Télécommunications par satellite : enjeux pour l’AES et les infrastructures régionales

Pour les dirigeants de l’AES, disposer d’un satellite de télécommunications propre ou partagé via un accord avec un partenaire externe représente une opportunité pour surmonter des contraintes qui freinent le développement socio‑économique. Dans de nombreuses régions sahéliennes, l’accès à des services Internet rapides, à une communication fiable ainsi qu’à des systèmes de télémétrie et de surveillance est encore limité par l’insuffisance des infrastructures terrestres traditionnelles. Un satellite dédié permettrait de combler ces lacunes, de faciliter les services d’e‑gouvernement, d’accroître l’accès à l’éducation en ligne, d’améliorer les flux commerciaux numériques et de renforcer la coordination entre institutions publiques.

Outre les bénéfices socio‑économiques, un satellite de télécommunications est perçu comme un vecteur d’autonomie stratégique qui pourrait réduire la dépendance des États sahéliens aux prestataires étrangers pour des services cruciaux. Il offrirait aussi des capacités de communication sécurisées en période de crise, ce qui est particulièrement pertinent dans une région confrontée à des défis sécuritaires persistants.

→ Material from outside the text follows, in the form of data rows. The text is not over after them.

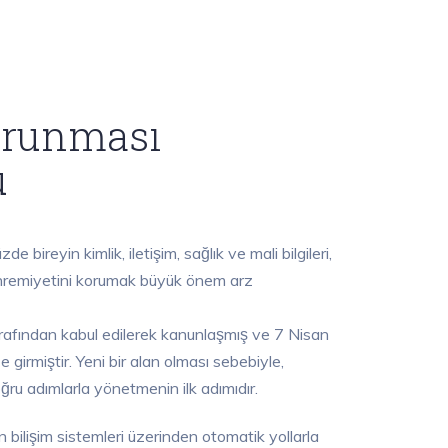
Korunması
u
e bireyin kimlik, iletişim, sağlık ve mali bilgileri,
n mahremiyetini korumak büyük önem arz
ından kabul edilerek kanunlaşmış ve 7 Nisan
girmiştir. Yeni bir alan olması sebebiyle,
̆ru adımlarla yönetmenin ilk adımıdır.
n bilişim sistemleri üzerinden otomatik yollarla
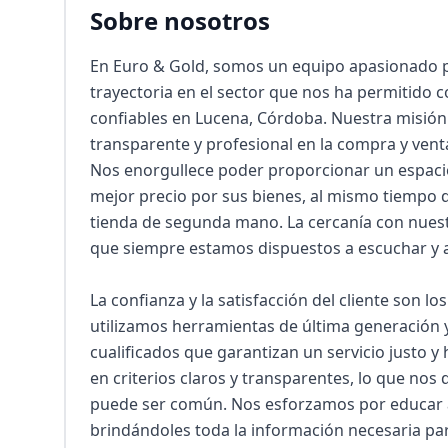
Sobre nosotros
En Euro & Gold, somos un equipo apasionado po
trayectoria en el sector que nos ha permitido
confiables en Lucena, Córdoba. Nuestra misión e
transparente y profesional en la compra y venta
Nos enorgullece poder proporcionar un espacio
mejor precio por sus bienes, al mismo tiempo 
tienda de segunda mano. La cercanía con nuestr
que siempre estamos dispuestos a escuchar y 
La confianza y la satisfacción del cliente son lo
utilizamos herramientas de última generación 
cualificados que garantizan un servicio justo y
en criterios claros y transparentes, lo que no
puede ser común. Nos esforzamos por educar a n
brindándoles toda la información necesaria pa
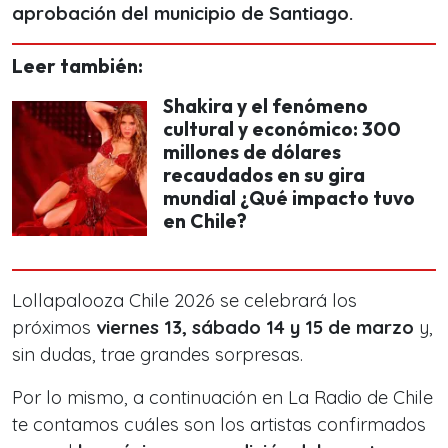
aprobación del municipio de Santiago.
Leer también:
Shakira y el fenómeno
cultural y económico: 300
millones de dólares
recaudados en su gira
mundial ¿Qué impacto tuvo
en Chile?
Lollapalooza Chile 2026 se celebrará los
próximos
viernes 13, sábado 14 y 15 de marzo
y,
sin dudas, trae grandes sorpresas.
Por lo mismo, a continuación en La Radio de Chile
te contamos cuáles son los artistas confirmados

Ce type d’infrastructure est déjà envisagé dans le cadre de projets  multisatellitaires  avec des partenaires étrangers, en particulier russes. Les discussions en cours comprennent des options de location de capacité satellitaire, de formation de techniciens locaux pour la gestion au sol, et des arrangements juridiques pour encadrer l’exploitation des services.

Perspectives régionales : souveraineté numérique et coopération stratégique

La réflexion autour d’un satellite de télécommunications intervient au moment où la Confédération des États du Sahel cherche à positionner ses membres comme acteurs autonomes dans les domaines technologique et sécuritaire. En parallèle des échanges avec la Russie, les États sahéliens poursuivent d’autres initiatives pour optimiser la gestion des fréquences radioélectriques et renforcer l’harmonisation des politiques numériques au niveau régional.

Dans cet environnement, l’Afrique cherche à tirer parti de partenariats internationaux pour combler des lacunes en matière d’infrastructures avancées tout en développant des compétences locales. La coopération avec la Russie dans le domaine spatial s’inscrit ainsi dans une stratégie plus large de diversification des alliances et des sources de technologie, qui va au‑delà des seuls aspects militaires ou politiques.

Alors que les discussions entamées ce 21 janvier établissent des bases pour un éventuel accord, plusieurs étapes restent à franchir, notamment la formalisation juridique et le financement du projet satellite. Les prochaines réunions, y compris un sommet AES ‑ Russie envisagé en 2026, pourraient clarifier davantage les engagements mutuels et structurer une feuille de route opérationnelle pour ce partenariat.